Câmara aprova PEC da Segurança e Lula comemora: governo diz que medida fortalece combate ao crime organizado

Proposta apoiada por ampla maioria segue agora para o Senado e promete ampliar integração entre União, estados e municípios na área de segurança pública

O presidente Luiz Inácio Lula da Silva comemorou a aprovação da PEC da Segurança Pública pela Câmara dos Deputados do Brasil, ocorrida na noite de quarta-feira. A proposta, elaborada pelo governo federal, tem como objetivo ampliar a cooperação entre as diferentes esferas de poder no enfrentamento ao crime organizado no país.

Em declaração após a votação, Lula agradeceu aos parlamentares que apoiaram o texto e afirmou que a medida representa um passo importante para tornar o combate às facções criminosas mais estruturado e eficiente.

Segundo o presidente, a inclusão do Sistema Único de Segurança Pública (SUSP) na Constituição permitirá uma atuação mais integrada entre União, estados e municípios, nos moldes do que já ocorre no sistema de saúde pública.

Integração nacional e mais recursos para segurança

De acordo com Lula, a proposta busca criar condições para que as forças de segurança atuem de forma mais coordenada.

O presidente destacou que a PEC abre caminho para mais recursos e planejamento conjunto, o que, segundo ele, ajudará a fortalecer o combate às organizações criminosas.

Além disso, parte do financiamento poderá vir de receitas obtidas com apostas esportivas online, conhecidas como bets, que passaram a ser regulamentadas no país.

Aprovação ampla na Câmara

A proposta foi aprovada com larga maioria entre os deputados. O placar final registrou 461 votos favoráveis e apenas 14 contrários, mostrando apoio de parlamentares da base governista, da oposição e de partidos de centro.

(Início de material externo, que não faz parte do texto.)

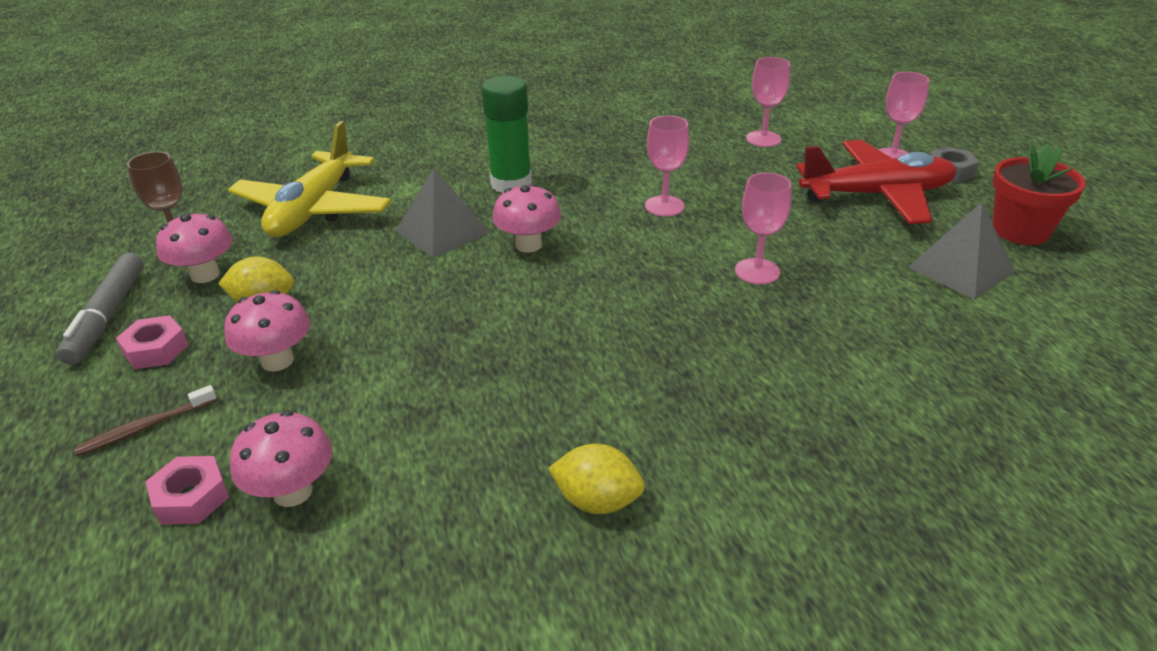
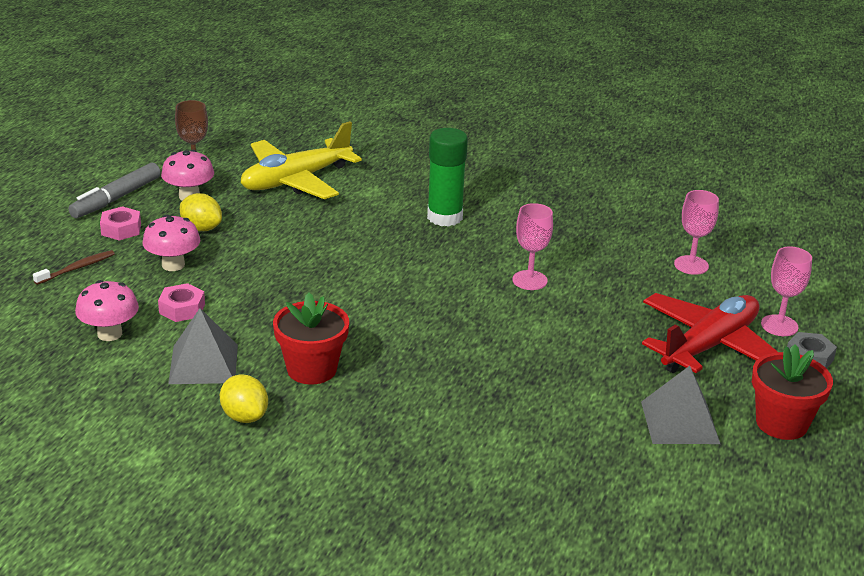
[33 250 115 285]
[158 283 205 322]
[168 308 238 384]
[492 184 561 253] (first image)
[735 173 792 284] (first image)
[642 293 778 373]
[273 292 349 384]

Como se trata de uma Proposta de Emenda à Constituição, o texto precisa passar por duas etapas no Congresso. Após a aprovação em segundo turno na Câmara, ele agora será analisado pelo Senado Federal do Brasil.

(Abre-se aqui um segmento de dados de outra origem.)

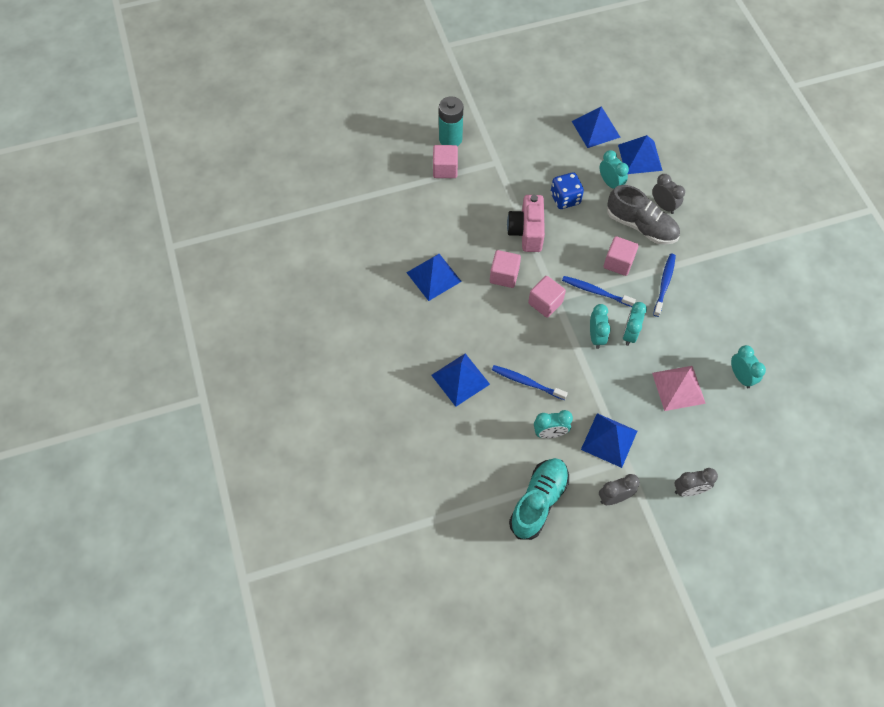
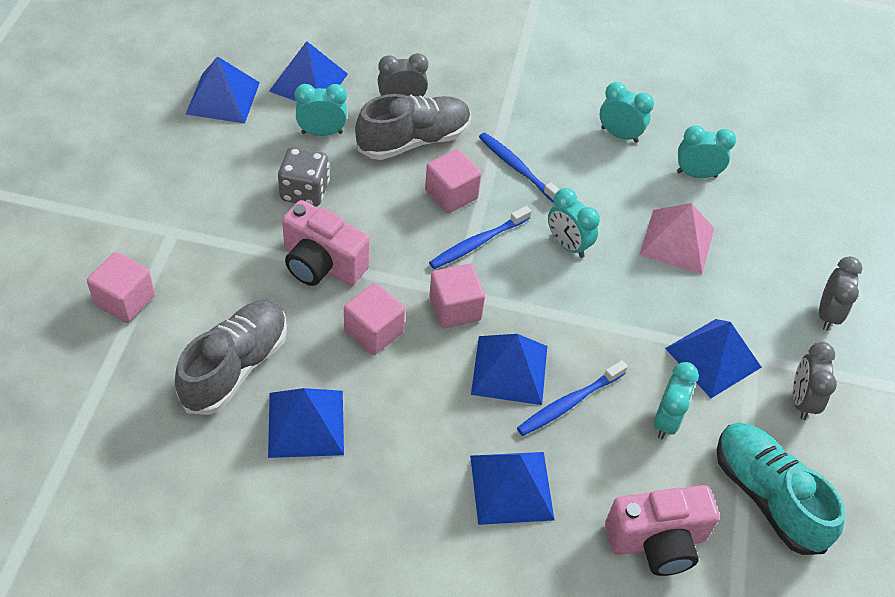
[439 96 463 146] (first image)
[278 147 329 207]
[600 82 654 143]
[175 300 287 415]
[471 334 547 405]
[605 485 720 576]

Caso os senadores façam alterações, o texto precisará voltar novamente para votação na Câmara antes de ser promulgado.

Mudanças no texto e preocupação de governadores

Durante a tramitação, a proposta enfrentou resistência de alguns governadores e setores da oposição, que temiam uma possível centralização de poder na União na área de segurança pública.

Para reduzir essas preocupações, o relator da PEC, Mendonça Filho, promoveu ajustes no texto. As mudanças limitaram parte das atribuições do governo federal e reforçaram a autonomia dos estados.

Entre os pontos mantidos na proposta estão:

  • maior cooperação entre estados e União no combate ao crime
  • fortalecimento da atuação da Polícia Federal do Brasil contra facções e milícias
  • ampliação da integração entre órgãos de segurança pública

Municípios poderão ampliar papel na segurança

Outro ponto destacado pelo governo é a possibilidade de os municípios ampliarem suas estruturas de segurança. A proposta abre espaço para que cidades criem corpos policiais próprios, com mais atribuições do que as atuais guardas municipais.

Na visão do governo, essa mudança permitiria que os municípios tenham participação mais ativa na proteção da população, principalmente em áreas urbanas onde a presença policial estadual nem sempre é suficiente.

Críticas e questionamentos políticos

Apesar da comemoração do Palácio do Planalto, críticos apontam que o tema da segurança pública frequentemente vira campo de disputa política no país.

Alguns analistas lembram que o debate sobre crime organizado exige ações coordenadas de longo prazo, independentemente de disputas ideológicas ou de embates internacionais envolvendo líderes como Donald Trump.

Para esses especialistas, a efetividade da PEC dependerá menos de discursos políticos e mais da implementação prática das medidas, do financiamento e da cooperação real entre os governos estaduais e federal.